Seitenauszug
▽

Wählerregistrierung in Naranbulag

Schnell schreitet er zur Stimmabgabe. Er führt den Wahlzettel in den Scanner zur Stimmenzählung ein und augenblicklich verschwindet der Zettel auch schon in die darunter angebrachte versiegelte Urne. Die erste Stimme der knapp über 400 in diesem Wahllokal registrierten Wähler ist abgegeben. Für uns überraschend setzt eben dieser erste Wähler nach Stimmabgabe zu einer flammenden Rede an, in der er der Mongolei und den Kandidaten alles Gute wünscht.

Flammende Rede des Ersten Wählers

Flammende Rede des Ersten Wählers

Der Landkreiswahlleiter stimmt ein und bedankt sich bei uns, als erste ausländische Wahlbeobachter in Naranbulag. Tatsächlich ist es auch die erste internationale Wahlbeobachtungsmission der OSZE im Lande, nachdem die Mongolei erst Ende 2012 Mitglied der OSZE geworden ist. Ein Foto hält diesen Moment fest, während der erste Wähler den auf dem Wählerregistrierungsschein abgedruckten Code in sein Handy tippt, um sich die 1000 Tugrik (ca. 0,50 €) Mobilfunkguthaben gutschreiben zu lassen, die jeder Wähler vom Mobilfunkunternehmen als Dankeschön für die Wahlteilnahme bekommt.

△

Arbeitsanweisungen
1. Wie viel Mobilfunkguthaben erhält laut dem Seitenauszug jeder Wähler als Dankeschön für die Wahlteilnahme?
2. Gib aus dem Seitenauszug den Abschnitt wörtlich wieder, der mit „Der Landkreiswahlleiter stimmt“ beginnt und sich bis „die Wahlteilnahme bekommt.“ fortsetzt.
3. Entscheide für jede Aussage, ob sie mit dem Seitenauszug übereinstimmt. Antworte jeweils mit Ja oder Nein und zitiere die ausschlaggebenden Worte des Textes wörtlich.
(a) In dem Wahllokal sind knapp über 400 Wähler registriert.
(b) Die Mongolei ist schon seit 2002 Mitglied der OSZE.
(c) Der Wahlzettel wird nach dem Einscannen von Hand in eine offene Urne gelegt.

Bereitgestellte Einträge
▽

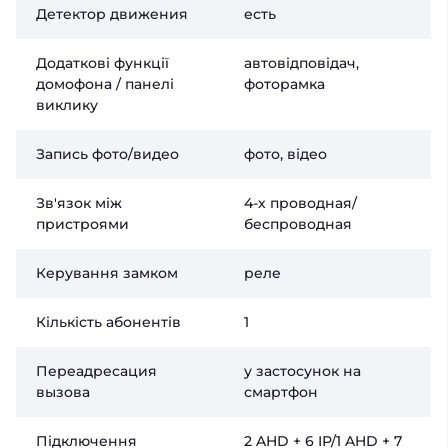
Детектор движения
есть
Додаткові функції
автовідповідач,
домофона / панелі
фоторамка
виклику
Запись фото/видео
фото, відео
Зв'язок між
4-х проводная/
пристроями
беспроводная
Керування замком
реле
Кількість абонентів
1
Переадресация
у застосунок на
вызова
смартфон
Підключення
2 AHD + 6 IP/1 AHD + 7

△

Lösungen
1. 1000 Tugrik (ca. 0,50 €)

2.
Der Landkreiswahlleiter stimmt ein und bedankt sich bei uns, als erste ausländische Wahlbeobachter in Naranbulag. Tatsächlich ist es auch die erste internationale Wahlbeobachtungsmission der OSZE im Lande, nachdem die Mongolei erst Ende 2012 Mitglied der OSZE geworden ist. Ein Foto hält diesen Moment fest, während der erste Wähler den auf dem Wählerregistrierungsschein abgedruckten Code in sein Handy tippt, um sich die 1000 Tugrik (ca. 0,50 €) Mobilfunkguthaben gutschreiben zu lassen, die jeder Wähler vom Mobilfunkunternehmen als Dankeschön für die Wahlteilnahme bekommt.

3.
(a) Ja: „Die erste Stimme der knapp über 400 in diesem Wahllokal registrierten Wähler ist abgegeben.“
(b) Nein: „nachdem die Mongolei erst Ende 2012 Mitglied der OSZE geworden ist“
(c) Nein: „augenblicklich verschwindet der Zettel auch schon in die darunter angebrachte versiegelte Urne“